LINCOLN, Neb. (AP) - The Lancaster County corrections director would rather not have his jail handle any overflow from the state’s overcrowded prisons.
The Legislature has been wrestling with prison issues this session, including a discussion of where to put all the prisoners. As of Jan. 31, state correctional facilities held 4,918 inmates, nearly 155 percent of their design capacity.
The main budget bill would provide money to move 150 inmates now in state custody to county jails, the Lincoln Journal Star said (https://bit.ly/1giAjz1 ).

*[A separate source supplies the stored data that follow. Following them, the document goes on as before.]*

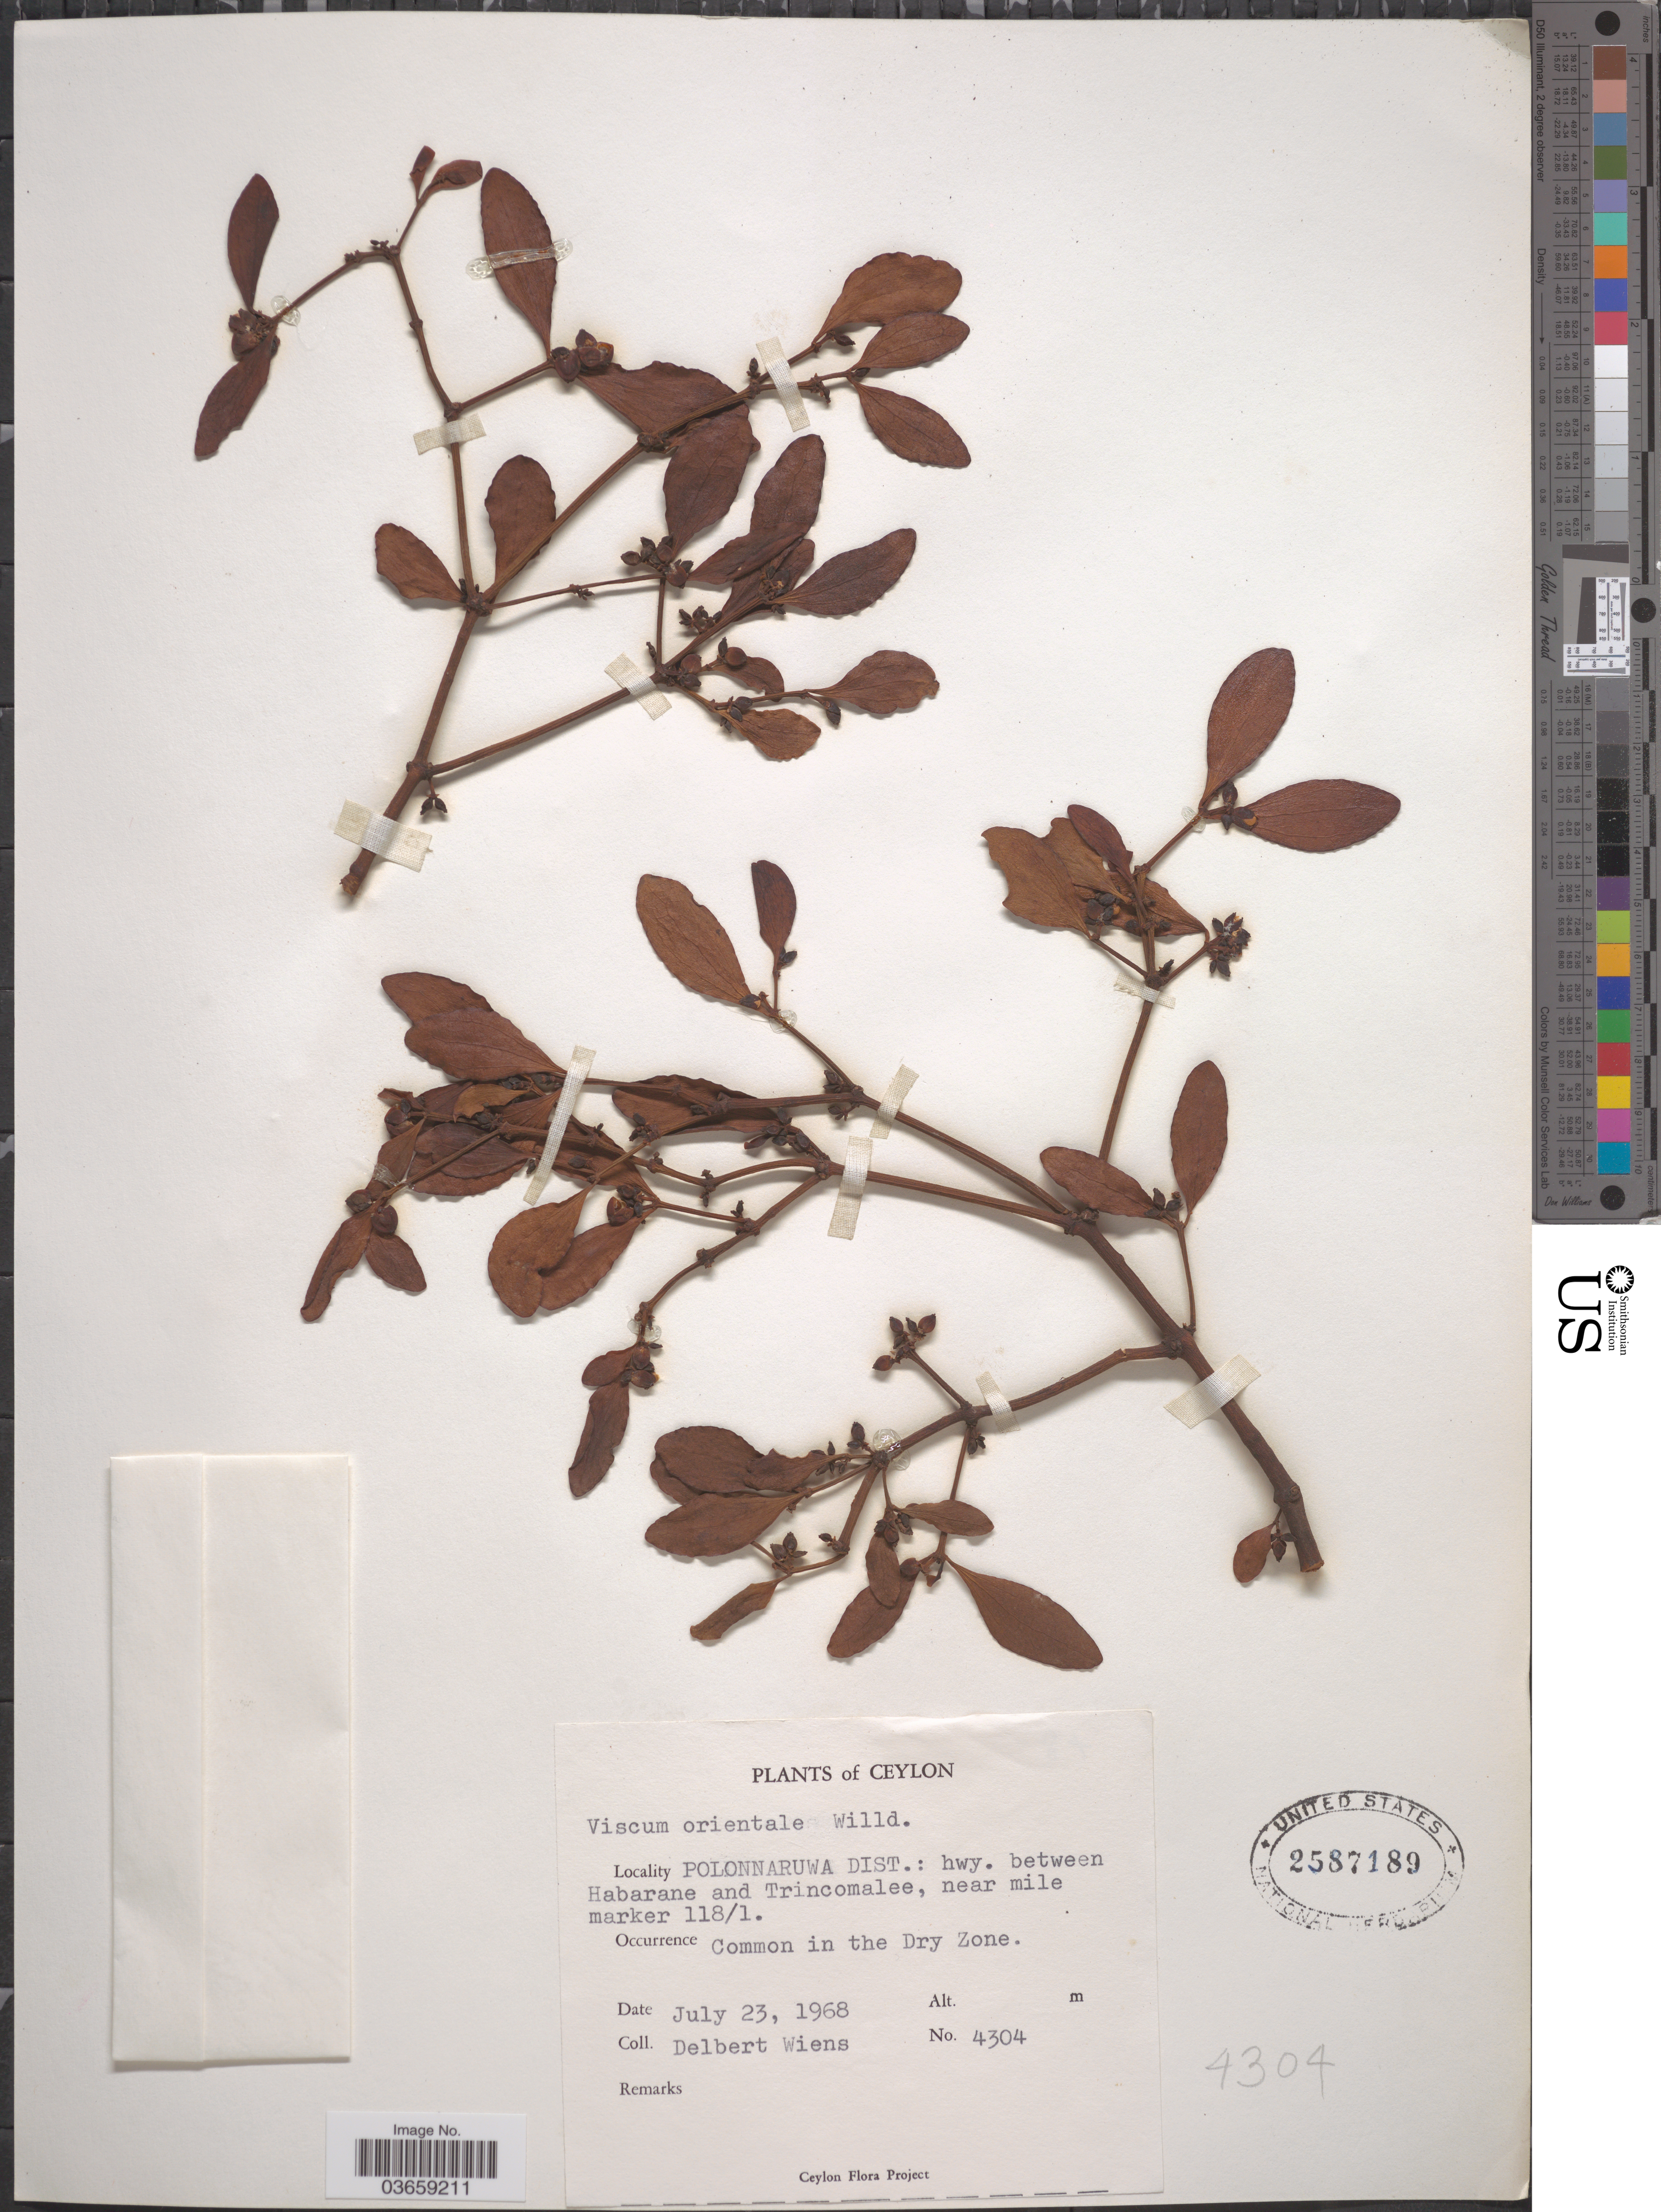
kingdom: Plantae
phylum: Tracheophyta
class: Magnoliopsida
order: Santalales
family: Viscaceae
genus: Viscum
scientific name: Viscum orientale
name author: DC.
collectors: D. Wiens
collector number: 4304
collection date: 1968-07-23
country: Sri Lanka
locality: Ceylon. Polonnaruwa Dist.: hwy. between Habarane and Trincomalee, near mile marker 118/1.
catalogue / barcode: US 2587189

Lancaster County corrections director Mike Thurber says his jail has plenty of room. It has 779 beds and accommodates an average of up to 580 inmates a day.
But his staffing is another matter. Thurber told the newspaper that he has enough employees to adequately handle just 550 inmates.
“We’re trying to keep our costs as flat as we can,” he said.
The state used to retroactively reimburse counties $35 a day for each defendant eventually sentenced to state prisons. That changed in 2009, when the Legislature repealed the law allowing the reimbursements.
Thurber said the state still owed Lancaster County more than $3 million in back payments when the law changed. If the law hadn’t changed, Nebraska would owe the county $8 million, Thurber said.
Lancaster County Board Chairman Larry Hudkins said the $35 a day never came close to covering county costs, which Thurber said now costs the county $89 a day.
Nebraska prisons spokeswoman Dawn-Renee Smith said the state hasn’t yet asked any county to take any prisoners and doesn’t plan to force counties to take state prisoners even if the funding were approved.
And, she said, the state plans to pay any counties that help with the overflow whatever the counties agree is reasonable.